Viva Insights Sample Code
Skills data join requirements
Development Environment Setup
For performing data joins and analyses, this tutorial covers example scripts in both the R and Python analysis environments. Here are the pre-requisites for them respectively:
Option 1: R Environment
To run the R code in this tutorial, you must have R and ideally a code editor installed:
- Install R: Download from https://cran.r-project.org/
- Install RStudio (recommended): Download from https://www.rstudio.com/. Alternatively, you may choose to use Visual Studio Code as your IDE.
Required R Packages:
The next step is to install the required R packages:
- vivainsights: Microsoft’s R package for Viva Insights analysis
- tidyverse: Collection of R packages for data science
- here: Easy file path management
If these are not already installed, you can install them in R with:
install.packages(c("vivainsights", "tidyverse", "here"))

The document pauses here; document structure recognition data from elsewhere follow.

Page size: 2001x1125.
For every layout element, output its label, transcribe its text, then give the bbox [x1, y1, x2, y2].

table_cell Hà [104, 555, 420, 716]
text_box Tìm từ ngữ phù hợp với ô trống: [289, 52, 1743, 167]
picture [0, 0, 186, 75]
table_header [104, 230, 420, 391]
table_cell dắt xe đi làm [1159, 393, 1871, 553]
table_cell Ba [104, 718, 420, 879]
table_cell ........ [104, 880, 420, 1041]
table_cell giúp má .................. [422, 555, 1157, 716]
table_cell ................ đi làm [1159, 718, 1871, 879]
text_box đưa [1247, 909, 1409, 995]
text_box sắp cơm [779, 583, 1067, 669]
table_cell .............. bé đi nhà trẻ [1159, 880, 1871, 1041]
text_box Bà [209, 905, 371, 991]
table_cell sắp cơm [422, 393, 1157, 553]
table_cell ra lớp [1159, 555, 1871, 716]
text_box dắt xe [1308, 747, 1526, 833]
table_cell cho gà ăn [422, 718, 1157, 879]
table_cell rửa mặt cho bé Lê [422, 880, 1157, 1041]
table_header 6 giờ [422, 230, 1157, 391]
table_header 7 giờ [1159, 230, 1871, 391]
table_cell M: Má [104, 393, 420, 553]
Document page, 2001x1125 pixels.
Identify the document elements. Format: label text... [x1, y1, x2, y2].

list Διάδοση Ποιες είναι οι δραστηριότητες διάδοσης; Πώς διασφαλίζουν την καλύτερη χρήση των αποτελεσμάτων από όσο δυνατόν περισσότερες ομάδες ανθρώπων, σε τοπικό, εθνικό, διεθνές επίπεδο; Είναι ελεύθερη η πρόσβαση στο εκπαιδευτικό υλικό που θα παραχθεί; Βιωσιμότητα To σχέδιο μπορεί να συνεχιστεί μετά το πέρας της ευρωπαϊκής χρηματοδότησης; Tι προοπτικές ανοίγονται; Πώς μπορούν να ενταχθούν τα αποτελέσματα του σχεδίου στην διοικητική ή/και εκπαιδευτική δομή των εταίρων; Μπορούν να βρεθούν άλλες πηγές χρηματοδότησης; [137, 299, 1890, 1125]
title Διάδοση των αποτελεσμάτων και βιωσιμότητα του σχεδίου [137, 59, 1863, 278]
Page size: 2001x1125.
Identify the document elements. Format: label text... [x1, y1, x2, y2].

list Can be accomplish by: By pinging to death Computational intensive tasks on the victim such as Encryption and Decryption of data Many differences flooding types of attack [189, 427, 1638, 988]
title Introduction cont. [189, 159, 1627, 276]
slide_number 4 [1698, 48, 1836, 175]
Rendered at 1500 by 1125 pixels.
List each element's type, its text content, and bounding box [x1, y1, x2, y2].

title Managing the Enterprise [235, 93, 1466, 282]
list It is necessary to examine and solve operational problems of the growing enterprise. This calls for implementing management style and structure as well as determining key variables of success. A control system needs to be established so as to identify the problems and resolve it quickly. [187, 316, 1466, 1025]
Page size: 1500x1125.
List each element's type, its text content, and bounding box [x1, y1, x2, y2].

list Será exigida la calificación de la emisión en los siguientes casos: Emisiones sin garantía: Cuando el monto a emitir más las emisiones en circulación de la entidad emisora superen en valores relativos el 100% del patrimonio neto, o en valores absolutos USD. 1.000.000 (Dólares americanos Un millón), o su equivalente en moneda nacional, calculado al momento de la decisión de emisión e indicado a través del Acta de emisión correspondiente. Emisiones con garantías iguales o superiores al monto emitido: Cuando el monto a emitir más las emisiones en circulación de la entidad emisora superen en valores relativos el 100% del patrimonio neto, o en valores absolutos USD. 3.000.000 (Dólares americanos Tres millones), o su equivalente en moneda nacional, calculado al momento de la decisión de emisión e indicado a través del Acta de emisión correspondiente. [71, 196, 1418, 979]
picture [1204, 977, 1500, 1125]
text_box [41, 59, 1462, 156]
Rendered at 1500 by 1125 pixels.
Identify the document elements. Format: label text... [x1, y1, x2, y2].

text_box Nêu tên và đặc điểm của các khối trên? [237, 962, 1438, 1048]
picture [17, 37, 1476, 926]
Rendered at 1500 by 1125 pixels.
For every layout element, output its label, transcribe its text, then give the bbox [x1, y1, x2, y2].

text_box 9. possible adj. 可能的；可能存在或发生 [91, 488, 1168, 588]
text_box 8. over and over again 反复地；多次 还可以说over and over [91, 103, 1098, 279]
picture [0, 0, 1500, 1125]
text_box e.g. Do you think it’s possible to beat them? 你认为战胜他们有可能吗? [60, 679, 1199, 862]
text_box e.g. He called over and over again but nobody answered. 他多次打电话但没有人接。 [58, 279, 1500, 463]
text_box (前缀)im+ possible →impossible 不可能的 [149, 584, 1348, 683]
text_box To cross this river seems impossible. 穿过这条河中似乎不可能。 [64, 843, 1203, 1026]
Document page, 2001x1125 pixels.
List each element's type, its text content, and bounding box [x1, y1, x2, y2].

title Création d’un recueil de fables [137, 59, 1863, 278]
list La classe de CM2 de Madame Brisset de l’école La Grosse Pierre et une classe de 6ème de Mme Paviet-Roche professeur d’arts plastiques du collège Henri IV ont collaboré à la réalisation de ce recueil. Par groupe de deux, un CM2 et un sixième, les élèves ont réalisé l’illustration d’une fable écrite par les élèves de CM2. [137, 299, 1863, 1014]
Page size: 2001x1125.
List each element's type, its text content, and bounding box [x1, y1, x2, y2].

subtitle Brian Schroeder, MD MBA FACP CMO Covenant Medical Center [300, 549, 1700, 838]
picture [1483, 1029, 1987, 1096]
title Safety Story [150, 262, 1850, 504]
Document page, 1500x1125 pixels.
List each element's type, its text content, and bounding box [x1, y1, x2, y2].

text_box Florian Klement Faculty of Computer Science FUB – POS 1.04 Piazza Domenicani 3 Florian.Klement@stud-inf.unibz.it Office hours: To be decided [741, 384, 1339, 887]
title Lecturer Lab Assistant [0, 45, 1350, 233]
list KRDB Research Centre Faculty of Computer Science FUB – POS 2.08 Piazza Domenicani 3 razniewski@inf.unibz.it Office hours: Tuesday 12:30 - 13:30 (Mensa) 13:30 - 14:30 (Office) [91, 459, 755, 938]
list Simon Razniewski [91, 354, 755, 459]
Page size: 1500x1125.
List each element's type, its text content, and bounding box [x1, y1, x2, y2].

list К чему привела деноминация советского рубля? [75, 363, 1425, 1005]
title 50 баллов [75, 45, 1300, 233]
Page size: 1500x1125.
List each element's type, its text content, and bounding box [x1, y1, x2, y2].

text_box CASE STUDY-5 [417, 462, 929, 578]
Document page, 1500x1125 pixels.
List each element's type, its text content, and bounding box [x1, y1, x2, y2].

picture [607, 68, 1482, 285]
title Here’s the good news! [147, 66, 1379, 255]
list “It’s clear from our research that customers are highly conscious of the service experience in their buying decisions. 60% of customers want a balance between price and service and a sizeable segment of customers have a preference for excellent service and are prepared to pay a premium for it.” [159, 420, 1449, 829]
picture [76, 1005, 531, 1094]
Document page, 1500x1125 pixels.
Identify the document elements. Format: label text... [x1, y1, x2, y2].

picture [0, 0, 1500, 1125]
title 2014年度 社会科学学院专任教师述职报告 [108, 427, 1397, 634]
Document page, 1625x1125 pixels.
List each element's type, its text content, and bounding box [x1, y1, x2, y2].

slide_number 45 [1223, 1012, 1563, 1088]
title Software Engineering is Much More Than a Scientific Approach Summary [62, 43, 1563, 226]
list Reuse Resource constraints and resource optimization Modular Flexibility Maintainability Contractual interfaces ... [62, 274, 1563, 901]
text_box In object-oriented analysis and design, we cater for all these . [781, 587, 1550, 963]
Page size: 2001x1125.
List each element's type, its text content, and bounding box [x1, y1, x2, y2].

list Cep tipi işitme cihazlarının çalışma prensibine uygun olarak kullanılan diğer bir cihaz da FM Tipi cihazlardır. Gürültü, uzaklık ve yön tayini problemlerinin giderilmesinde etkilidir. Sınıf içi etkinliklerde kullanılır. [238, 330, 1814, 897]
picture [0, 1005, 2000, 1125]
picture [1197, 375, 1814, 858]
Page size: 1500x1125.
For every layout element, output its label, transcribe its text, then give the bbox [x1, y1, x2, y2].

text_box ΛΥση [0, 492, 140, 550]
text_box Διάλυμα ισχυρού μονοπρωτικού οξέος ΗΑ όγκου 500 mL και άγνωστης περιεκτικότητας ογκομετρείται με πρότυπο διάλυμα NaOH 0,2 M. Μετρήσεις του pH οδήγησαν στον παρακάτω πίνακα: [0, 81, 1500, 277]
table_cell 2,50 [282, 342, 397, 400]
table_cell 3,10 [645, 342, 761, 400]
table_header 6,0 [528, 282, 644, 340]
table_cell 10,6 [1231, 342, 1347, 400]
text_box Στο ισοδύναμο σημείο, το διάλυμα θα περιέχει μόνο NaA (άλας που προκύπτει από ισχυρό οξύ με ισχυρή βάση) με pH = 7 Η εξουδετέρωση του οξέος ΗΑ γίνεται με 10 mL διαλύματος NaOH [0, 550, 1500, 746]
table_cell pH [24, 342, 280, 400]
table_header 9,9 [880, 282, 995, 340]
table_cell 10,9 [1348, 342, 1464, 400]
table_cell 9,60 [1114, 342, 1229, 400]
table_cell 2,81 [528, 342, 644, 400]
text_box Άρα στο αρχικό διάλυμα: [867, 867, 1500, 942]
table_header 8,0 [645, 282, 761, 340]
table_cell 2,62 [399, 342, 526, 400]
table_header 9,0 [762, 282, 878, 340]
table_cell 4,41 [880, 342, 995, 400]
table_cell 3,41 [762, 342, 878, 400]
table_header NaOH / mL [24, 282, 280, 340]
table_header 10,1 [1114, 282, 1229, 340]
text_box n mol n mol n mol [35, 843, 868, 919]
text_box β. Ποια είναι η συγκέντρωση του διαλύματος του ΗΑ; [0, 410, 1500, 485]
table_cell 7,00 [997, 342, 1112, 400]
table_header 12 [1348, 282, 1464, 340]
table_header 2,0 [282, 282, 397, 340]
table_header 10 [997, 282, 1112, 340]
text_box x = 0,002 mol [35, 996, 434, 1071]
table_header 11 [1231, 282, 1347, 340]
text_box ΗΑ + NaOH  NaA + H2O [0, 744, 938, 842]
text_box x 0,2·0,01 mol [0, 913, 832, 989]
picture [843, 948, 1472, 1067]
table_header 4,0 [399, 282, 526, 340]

Option 2: Python Environment
To run the Python code in this tutorial, you must have Python and ideally a code editor installed:
- Install Python: Download from https://www.python.org/downloads/ or use Anaconda
- Install Jupyter (recommended): Comes with Anaconda or install via
pip install jupyter. Alternatively, you may choose to use Visual Studio Code as your IDE.
Required Python Packages:
Ensure that you have the following python packages installed:
- vivainsights: Microsoft’s Python package for Viva Insights analysis
- pandas: Data manipulation and analysis library
- numpy: Fundamental package for scientific computing
- plotly: Interactive visualization library
- scipy: Scientific computing tools
If not, you can install them in the Command Prompt with:
pip install vivainsights pandas numpy plotly scipy
Once the developer pre-requisites are satisfied, see how to load and join data.
Required Viva Insights schema and join keys
Before running the joins, confirm each input table is present and contains its join key(s). Missing or non-unique keys are the most common cause of failed or exploded joins:
| Table | Role | Required key column(s) | Notes |
|---|---|---|---|
MetricOutput (Person Query) |
Main / left table | PersonId, MetricDate, MetricPrimaryKey, PeopleHistoricalId |
Add any outcome metrics (e.g. Collaboration_hours, Total_Copilot_actions_taken) here. One row per person-week. |
HR |
Org attributes | PeopleHistoricalId |
One row per person-history; should be unique on the key. |
PersonSkillsMappingMetadata |
Bridge | MetricPrimaryKey, SkillHistoricalId |
One-to-many: expands rows to person-skill grain. |
PersonSkills |
Skill instances | SkillHistoricalId, SkillId |
Links a person’s skill record to the skills catalog. |
SkillsLibrary |
Skills catalog | SkillId |
One row per skill; should be unique on SkillId. |
Minimal pre-join checklist:
- ✅ Every table above loaded without error and is non-empty.
- ✅ Each join key column exists and has no unexpected
NAs. - ✅ The “one” side of each join (
HR,SkillsLibrary) is unique on its key (df %>% count(key) %>% filter(n > 1)returns no rows). - ✅ You have recorded the row count of
MetricOutputso you can verify expected row growth after each join.